**Extracted records**
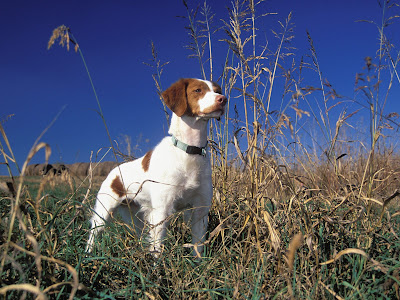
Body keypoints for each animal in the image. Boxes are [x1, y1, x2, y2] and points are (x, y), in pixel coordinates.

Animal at [85, 78, 227, 256]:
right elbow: (157, 248)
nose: (223, 99)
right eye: (197, 90)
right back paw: (88, 254)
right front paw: (157, 263)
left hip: (136, 216)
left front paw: (198, 261)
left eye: (217, 90)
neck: (188, 151)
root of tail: (113, 172)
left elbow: (198, 246)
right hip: (104, 211)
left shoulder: (200, 209)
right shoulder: (161, 210)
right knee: (93, 233)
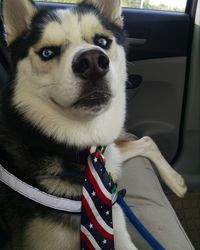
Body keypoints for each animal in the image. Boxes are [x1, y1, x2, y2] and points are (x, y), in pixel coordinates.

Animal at [0, 0, 188, 249]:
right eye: (47, 52)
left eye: (102, 42)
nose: (92, 62)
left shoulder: (117, 227)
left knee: (146, 141)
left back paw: (176, 181)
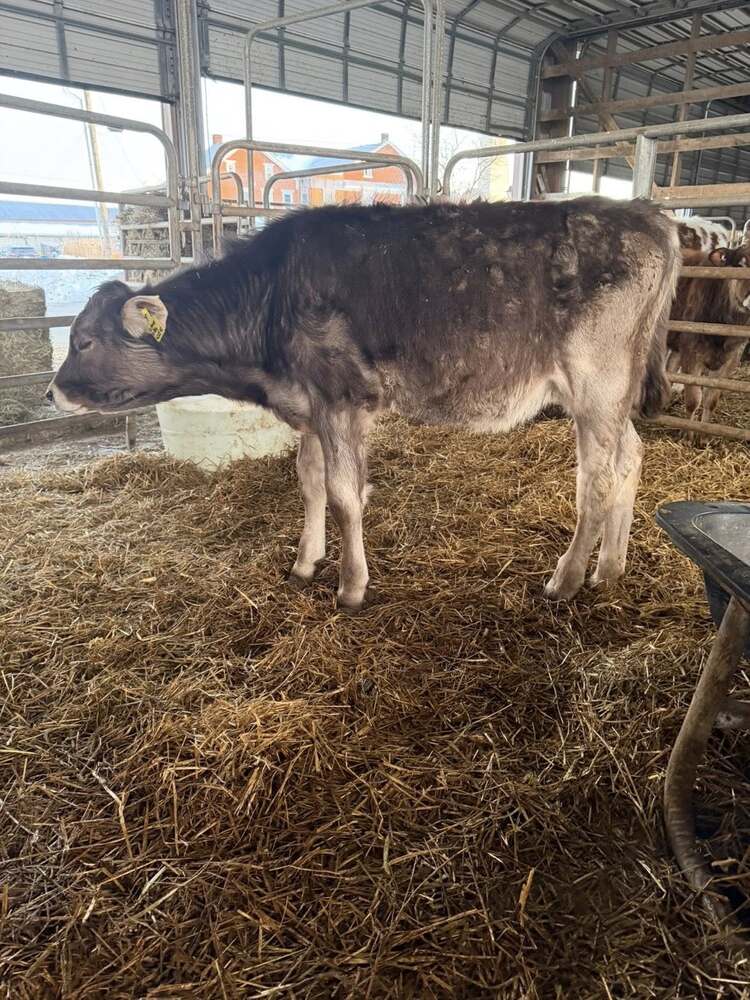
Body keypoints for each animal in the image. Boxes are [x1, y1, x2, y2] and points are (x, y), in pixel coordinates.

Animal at [48, 197, 680, 611]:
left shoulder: (340, 399)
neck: (269, 298)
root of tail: (646, 214)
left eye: (84, 341)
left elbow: (345, 495)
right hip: (610, 395)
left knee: (597, 478)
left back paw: (565, 580)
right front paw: (305, 562)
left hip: (596, 382)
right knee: (631, 456)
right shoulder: (308, 403)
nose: (52, 391)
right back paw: (609, 569)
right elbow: (308, 480)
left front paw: (351, 586)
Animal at [668, 244, 750, 427]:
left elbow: (711, 399)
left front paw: (703, 430)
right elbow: (693, 400)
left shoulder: (731, 358)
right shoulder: (691, 352)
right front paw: (688, 430)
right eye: (741, 265)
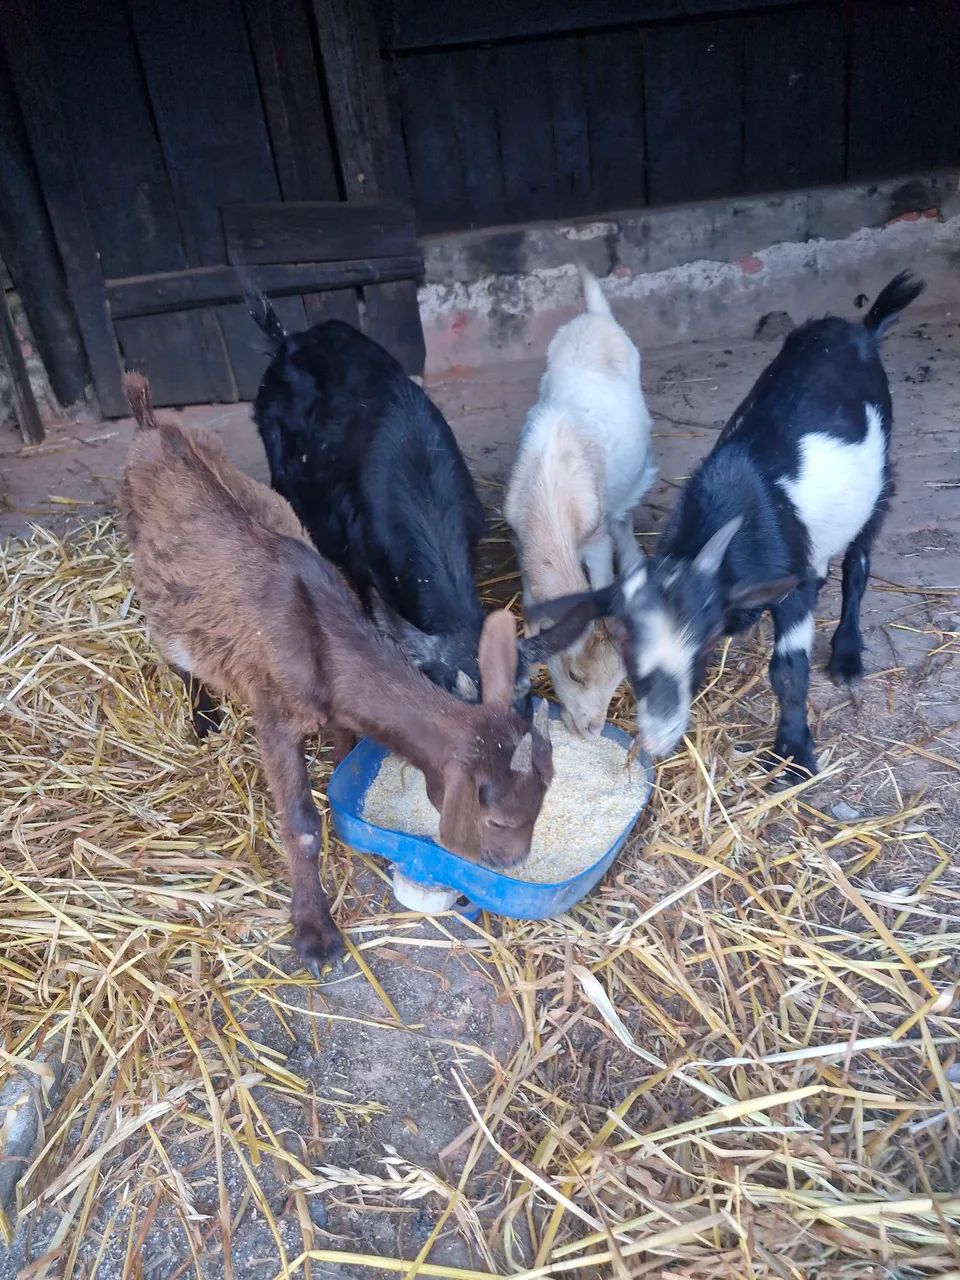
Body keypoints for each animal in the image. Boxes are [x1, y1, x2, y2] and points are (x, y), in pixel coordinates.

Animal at [120, 374, 583, 976]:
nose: (513, 862)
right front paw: (315, 934)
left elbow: (344, 759)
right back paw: (203, 717)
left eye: (541, 803)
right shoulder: (273, 716)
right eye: (498, 819)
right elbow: (300, 826)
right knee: (177, 655)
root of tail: (153, 428)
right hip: (158, 596)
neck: (321, 633)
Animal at [505, 264, 656, 738]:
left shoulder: (595, 536)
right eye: (574, 674)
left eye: (620, 677)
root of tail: (595, 315)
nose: (590, 730)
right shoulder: (520, 541)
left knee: (624, 514)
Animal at [529, 272, 925, 781]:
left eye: (701, 647)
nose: (655, 739)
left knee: (858, 562)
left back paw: (846, 655)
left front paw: (794, 754)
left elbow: (788, 669)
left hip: (881, 478)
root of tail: (858, 330)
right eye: (629, 656)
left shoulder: (792, 588)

**Work item**
Each entry is to be returned as it stands, and each picture is to be left out.

**Reply to the exercise**
Body keypoints for each animal in the image. Boxes are [x1, y1, x2, y2] and points are (x, y), in pixel coordinates.

Animal at [85, 78, 227, 256]:
right elbow: (157, 248)
nose: (223, 99)
right eye: (197, 90)
right back paw: (88, 254)
right front paw: (157, 263)
left hip: (136, 216)
left front paw: (198, 261)
left eye: (217, 90)
neck: (188, 151)
root of tail: (113, 172)
left elbow: (198, 246)
right hip: (104, 211)
left shoulder: (200, 209)
right shoulder: (161, 210)
right knee: (93, 233)
Body keypoints for each animal in the image. Boxes are [x1, y1, x2, y2] and points are (x, y), in pixel coordinates.

Animal at [0, 0, 188, 249]:
right eye: (47, 52)
left eye: (102, 42)
nose: (92, 62)
left shoulder: (117, 227)
left knee: (146, 141)
left back paw: (176, 181)
Body keypoints for each animal in the image. Boxes are [x1, y1, x2, y2] and points are (x, y), in pixel coordinates.

Animal at [48, 197, 680, 611]:
left shoulder: (340, 399)
neck: (269, 298)
root of tail: (646, 214)
left eye: (84, 341)
left elbow: (345, 495)
right hip: (610, 395)
left knee: (597, 478)
left back paw: (565, 580)
right front paw: (305, 562)
left hip: (596, 382)
right knee: (631, 456)
right shoulder: (308, 403)
nose: (52, 391)
right back paw: (609, 569)
right elbow: (308, 480)
left front paw: (351, 586)
Animal at [668, 244, 750, 427]:
left elbow: (711, 399)
left front paw: (703, 430)
right elbow: (693, 400)
left shoulder: (731, 358)
right shoulder: (691, 352)
right front paw: (688, 430)
right eye: (741, 265)
Body keypoints for each animal in the image. Boxes are [x1, y1, x2, y2] and points are (x, y), in pixel coordinates.

Animal at [120, 374, 583, 976]:
nose: (513, 862)
right front paw: (315, 934)
left elbow: (344, 759)
right back paw: (203, 717)
left eye: (541, 803)
right shoulder: (273, 716)
right eye: (498, 819)
right elbow: (300, 826)
right knee: (177, 655)
root of tail: (153, 428)
right hip: (158, 596)
neck: (321, 633)
Animal at [505, 264, 656, 738]:
left shoulder: (595, 536)
right eye: (574, 674)
left eye: (620, 677)
root of tail: (595, 315)
nose: (590, 730)
right shoulder: (520, 541)
left knee: (624, 514)
Animal at [529, 272, 925, 781]:
left eye: (701, 647)
nose: (655, 739)
left knee: (858, 562)
left back paw: (846, 655)
left front paw: (794, 754)
left elbow: (788, 669)
left hip: (881, 478)
root of tail: (858, 330)
right eye: (629, 656)
left shoulder: (792, 588)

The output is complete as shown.